Kurt Fischer and the others replied to Doctor-professor Keitel with various greetings. Most said, “Hail Hitler.”
It was interesting that Keitel himself did not use that salutation, Kurt noted.
The recruitment soldier who’d been playing football with them stood beside the doctor-professor, in the front of the classroom, holding a stack of large envelopes. The man winked at Kurt, who’d just missed blocking a goal the soldier had scored.
The volunteers sat at oak desks. On the walls around them were maps and flags that Kurt didn’t recognize. His brother was looking around too and he leaned over and whispered, “Battle flags of Second Empire armies.”
Kurt shushed him, frowning in irritation, both at the interruption and because his younger brother knew something he did not. And how, he now wondered, troubled, did his brother, the son of pacifists, even know what a battle flag was?
The dowdy professor continued. “I’m going to tell you what is planned for the next few days. You will listen carefully.”
“Yes, sir” and its variations filled the room.
“First, you will fill out a personal information form and application for induction into the armed forces. Then you will answer a questionnaire about your personality and your aptitudes. The answers will be compiled and analyzed and will help us determine your talents and mental preferences for certain duties. Some of you, for instance, will be better suited for combat, some for radio work, some for office detail. So it is vital that you answer honestly.”
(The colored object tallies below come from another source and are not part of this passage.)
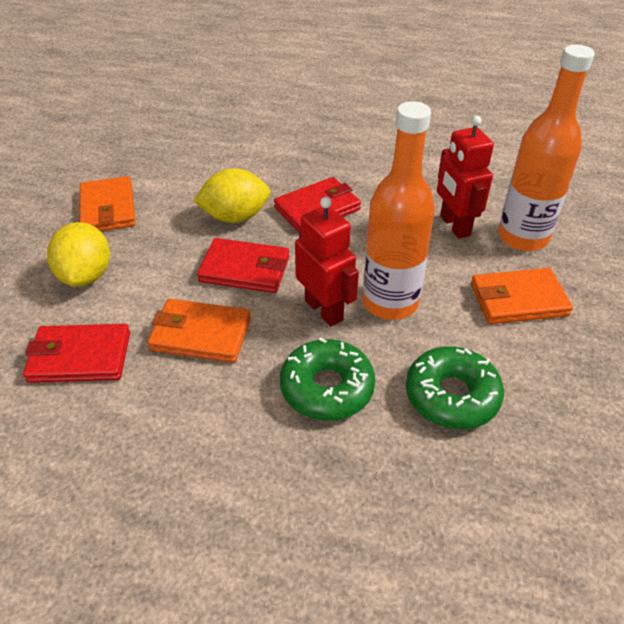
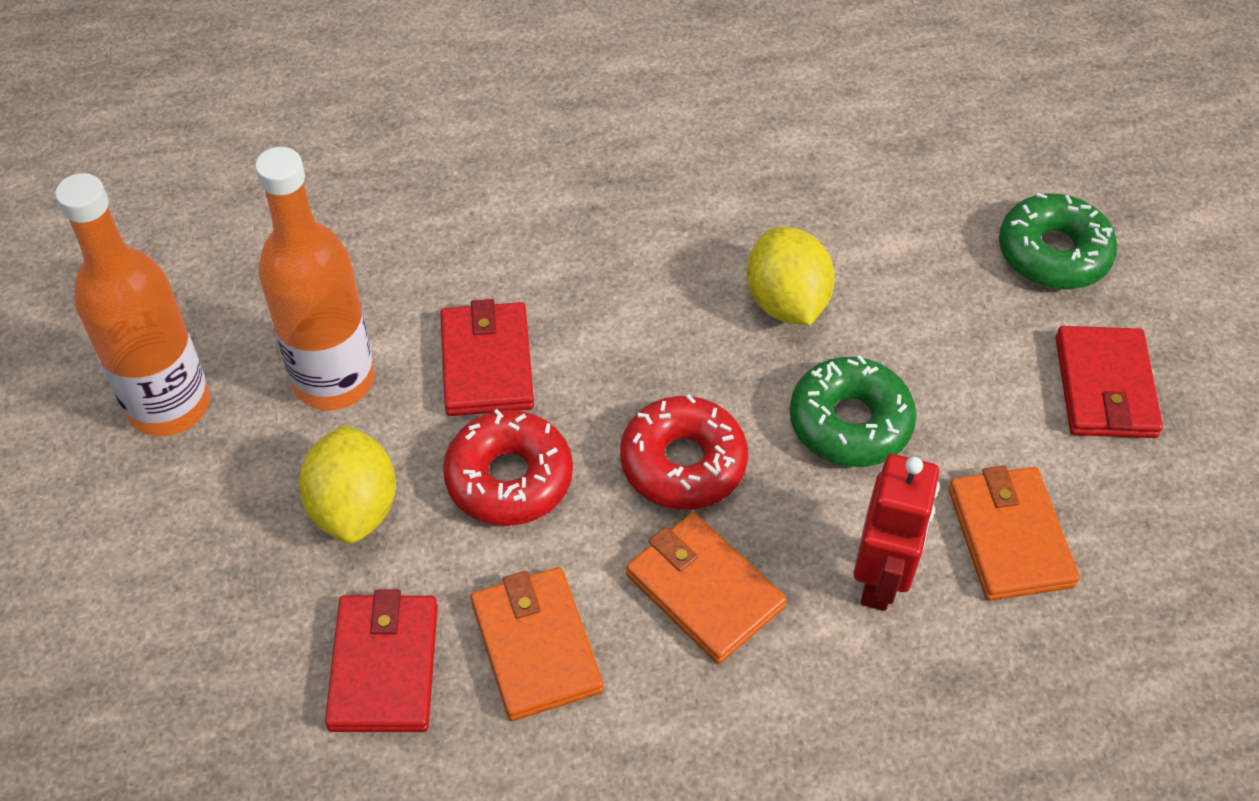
red donut: 0 -> 2
red robot: 2 -> 1

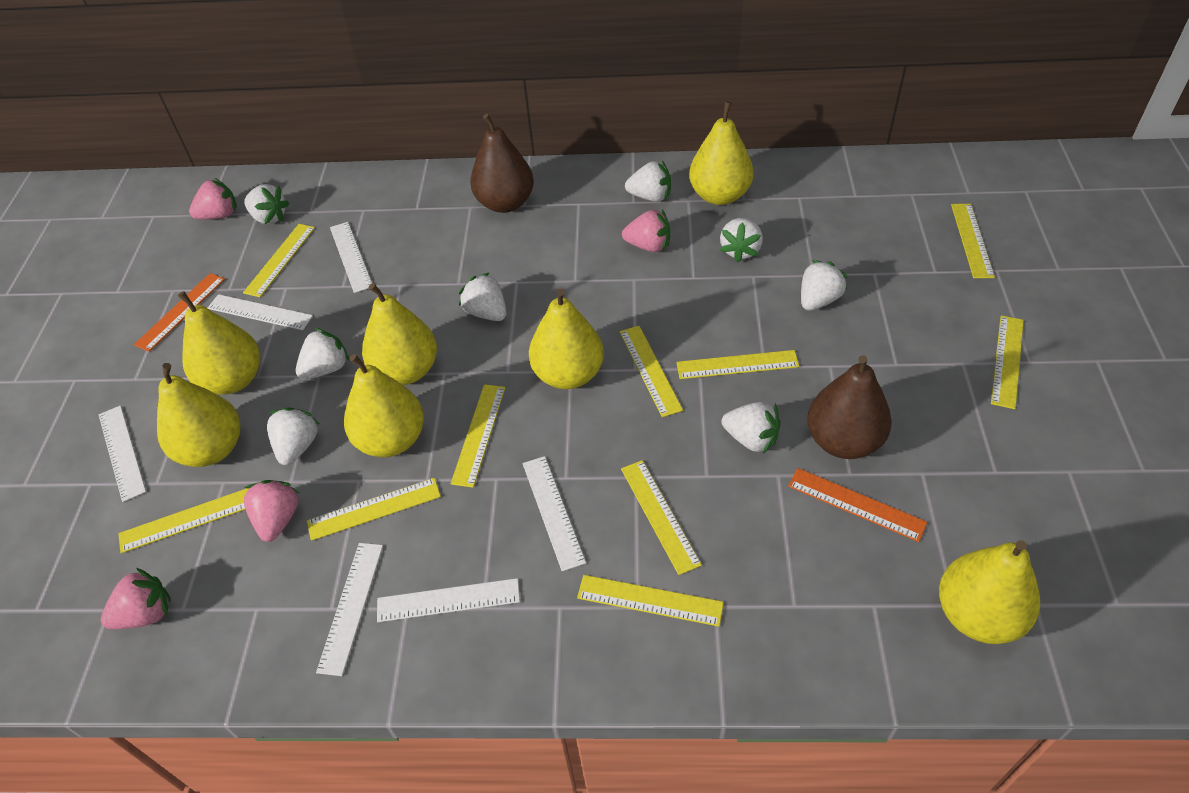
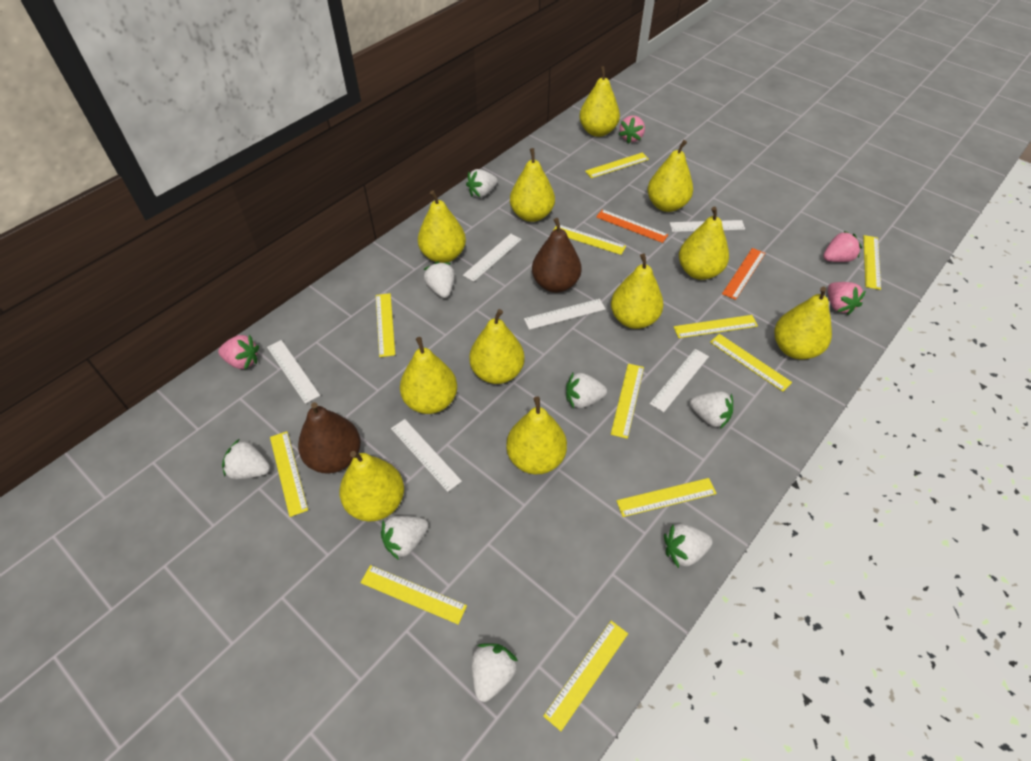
yellow pear: 7 -> 11
yellow ruler: 10 -> 11

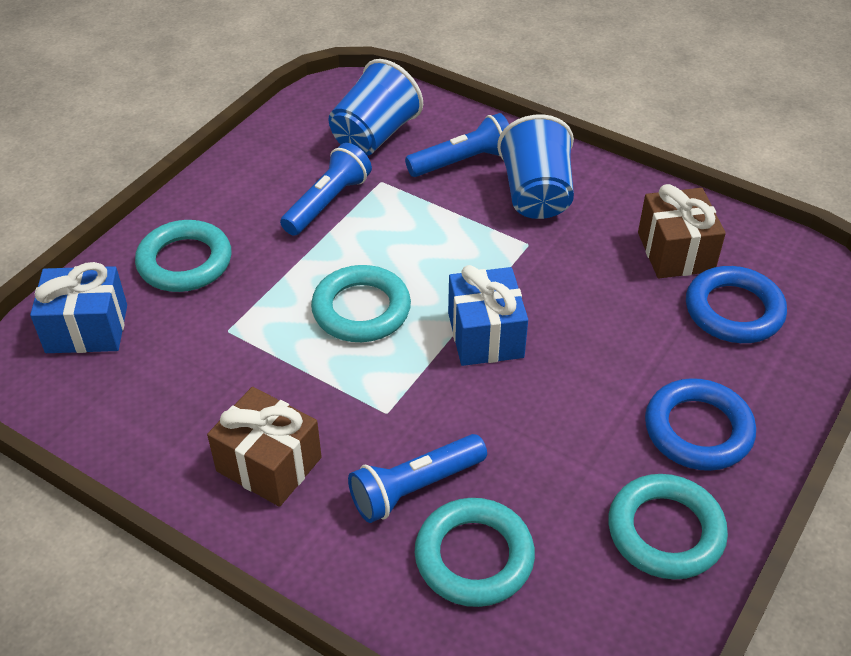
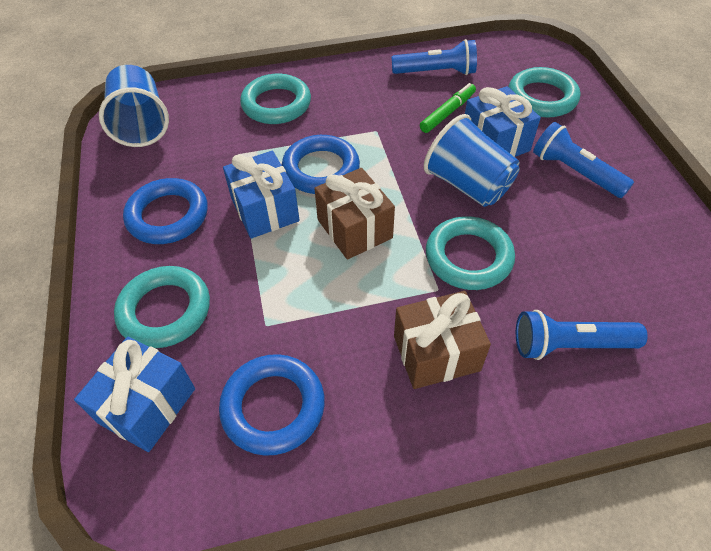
blue gift: 2 -> 3
blue ring: 2 -> 3
green marker: 0 -> 1

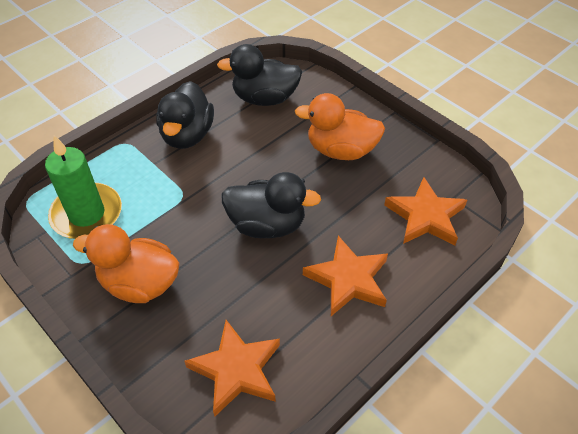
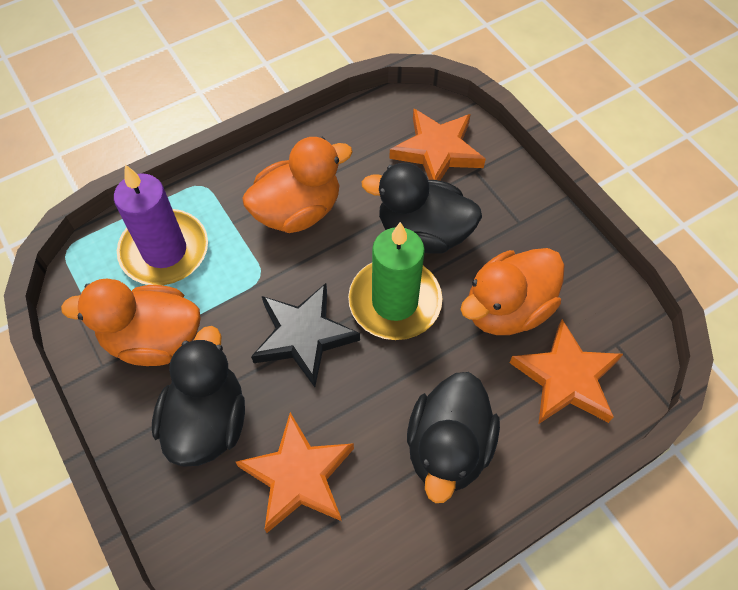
black star: 0 -> 1
orange duck: 2 -> 3
purple candle: 0 -> 1

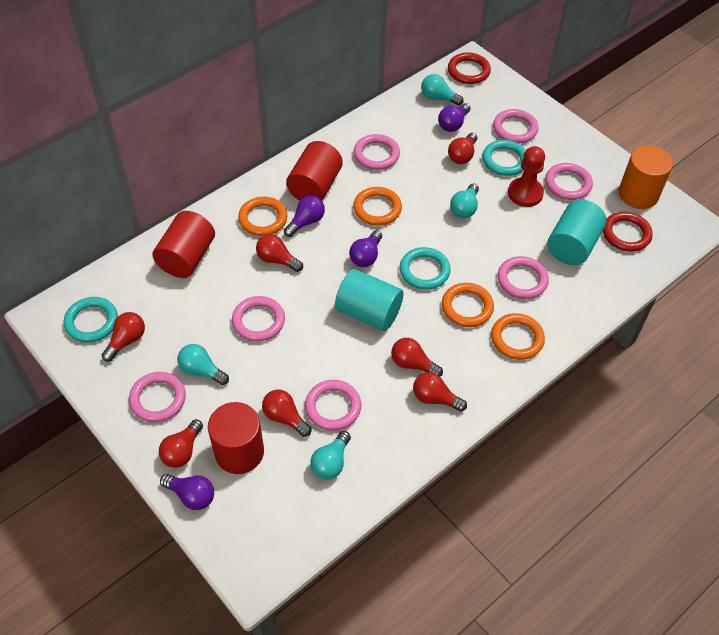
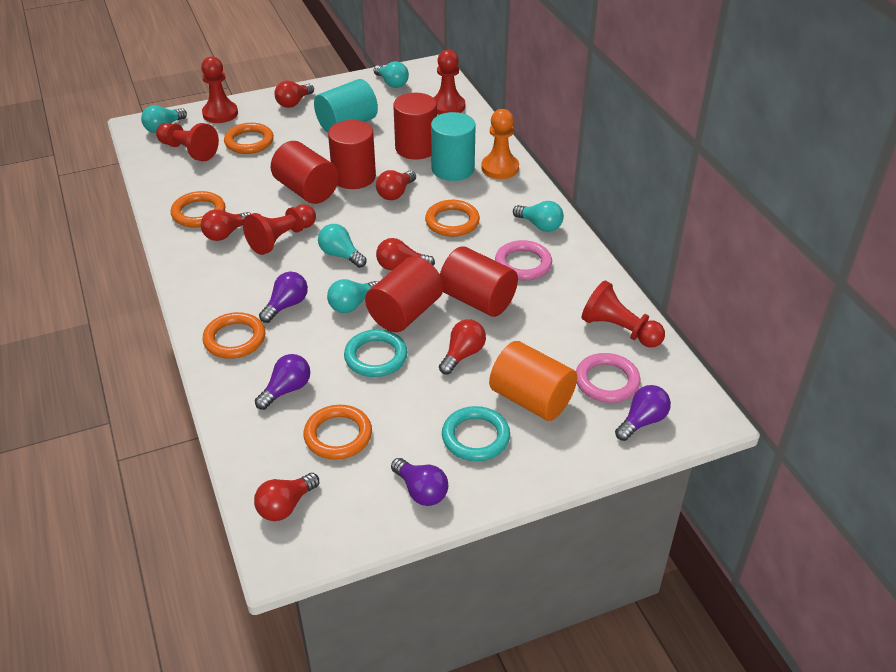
orange pawn: 0 -> 1
orange ring: 4 -> 5
pink ring: 7 -> 2
red cylinder: 3 -> 5
red light bulb: 7 -> 6
red pawn: 1 -> 5
red ring: 2 -> 0
turquoise light bulb: 4 -> 5
turquoise ring: 3 -> 2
Kurt glanced toward his brother, who did not, however, acknowledge him. Their agreement had been that they would answer any such questions in a way as to be guaranteed of being assigned office tasks or even manual labor—anything to keep from having to kill another human being. But Kurt was troubled that Hans might be thinking differently now. Was he being seduced by the idea of becoming a combat soldier?
“After you are through with the forms, Colonel Ernst will address you. Then you will be shown to your dormitory and be given supper. Tomorrow you will begin your training and spend the next month marching and improving your physical condition before your classroom instruction begins.”
Keitel nodded at the soldier, who began passing out the packets. The recruitment officer paused at Kurt’s desk. They agreed to try for another game before supper, if the light held. The soldier then followed Keitel outside to get pencils for the inductees.
As he absently smoothed his hand over his documents, Kurt found himself oddly content, despite the harrowing circumstances of this hard, hard day. Yes, certainly some of this was gratitude—to Colonel Ernst and Doctor-professor Keitel—for providing this miraculous salvation. But more than that he was beginning to feel that he’d been given the chance to do something important after all, an act that transcended his own plight. Had Kurt gone to Oranienburg his imprisonment or death would have been courageous perhaps, but meaningless. Now, though, he decided that the incongruous act of volunteering for the army might prove to be exactly the gesture of defiance he’d been searching for, a small but concrete way of helping save his country from the brown plague.
With a smile toward his brother, Kurt ran his hand over the test envelope, realizing that for the first time in months his heart was truly content.